Gestellte Aufgabe »
Gib aus dem Text über Ersin Karabuluts Comic den Abschnitt zwischen „Ruhmreich sieht die“ und „nicht aneinander klirren.“ wortgetreu wieder, beide Stellen eingeschlossen.

Der türkische Zeichner Ersin Karabulut legt mit „Das Tagebuch der Unruhe“ einen autobiografischen Comic vor, der Erdoğans Regierungszeit keineswegs in einem glänzenden Licht zeigt.
Ruhmreich sieht die Türkei, wenn Ersin Karabulut sie zeichnet, nicht aus. Die Menschen haben Glubschaugen und hervorstehende Zähne – und immer wieder Angst, dass sie von anderen bespitzelt werden. Zum Beispiel als der kleine Ersin in den 80er-Jahren Bier für seinen Vater vom Kiosk holen soll. Der Vater bittet ihn aufzupassen, dass die Flaschen nicht aneinander klirren.

Datensätze »
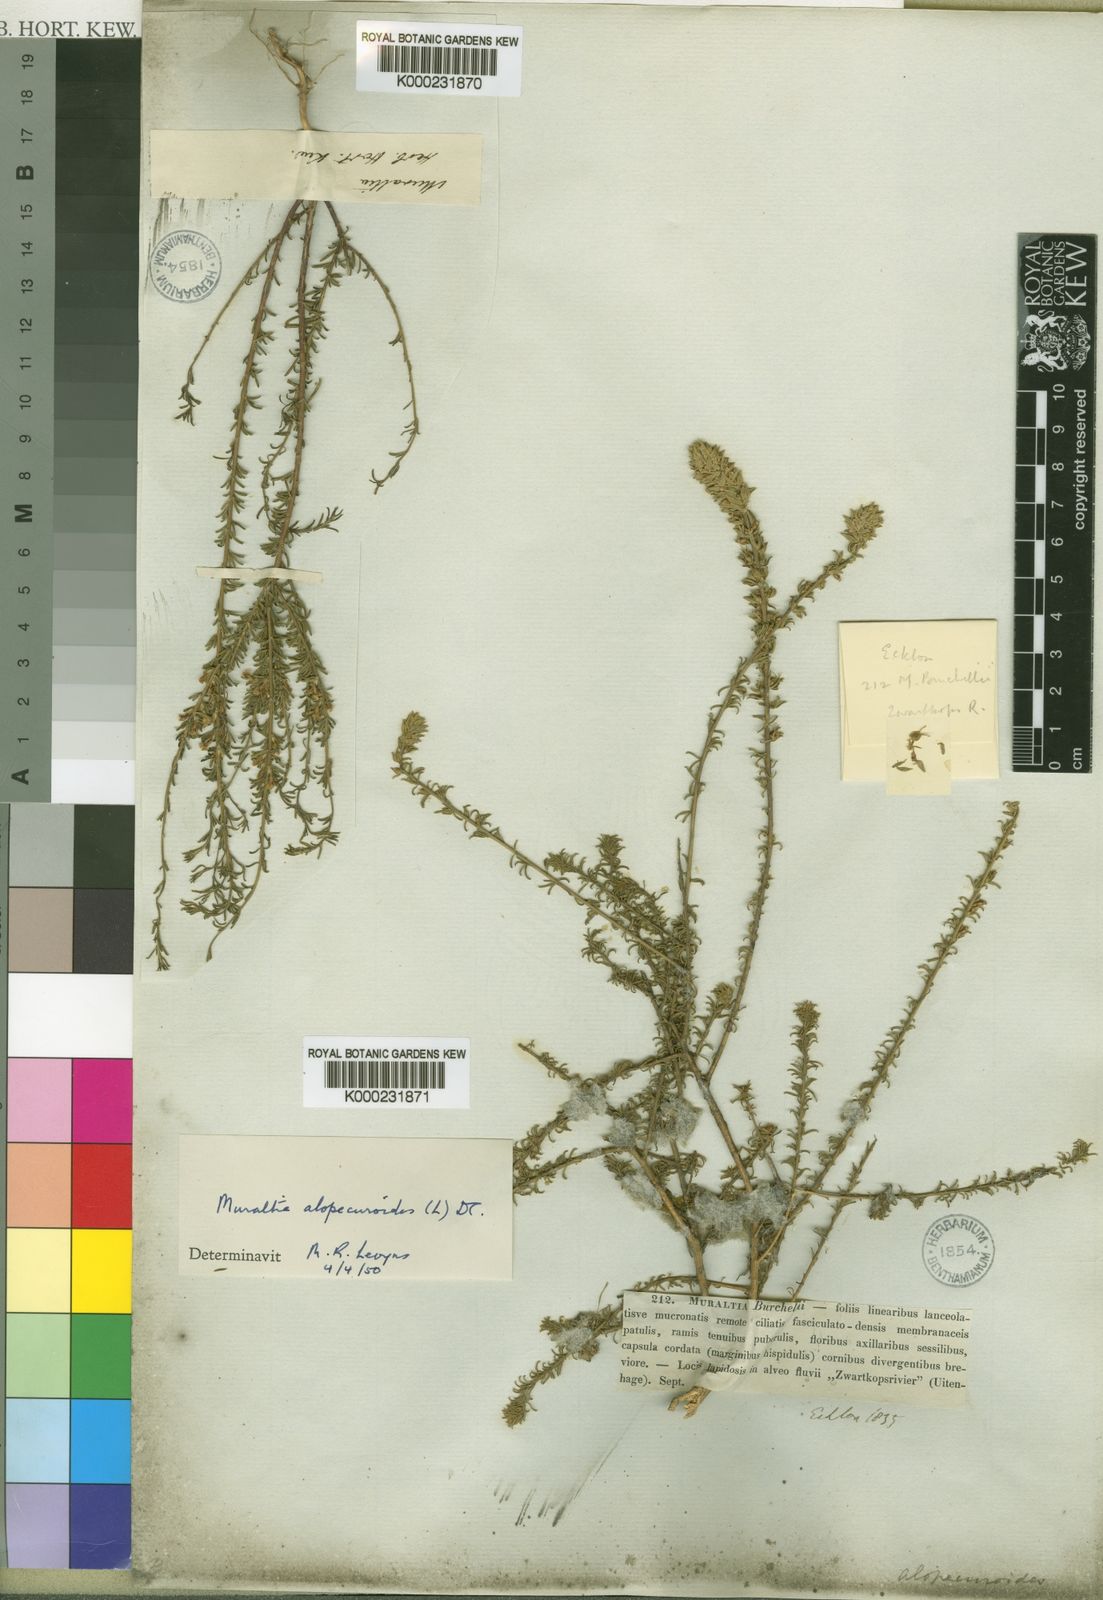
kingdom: Plantae
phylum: Tracheophyta
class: Magnoliopsida
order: Fabales
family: Polygalaceae
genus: Muraltia
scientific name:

Antwort zur Aufgabe »
Ruhmreich sieht die Türkei, wenn Ersin Karabulut sie zeichnet, nicht aus. Die Menschen haben Glubschaugen und hervorstehende Zähne – und immer wieder Angst, dass sie von anderen bespitzelt werden. Zum Beispiel als der kleine Ersin in den 80er-Jahren Bier für seinen Vater vom Kiosk holen soll. Der Vater bittet ihn aufzupassen, dass die Flaschen nicht aneinander klirren.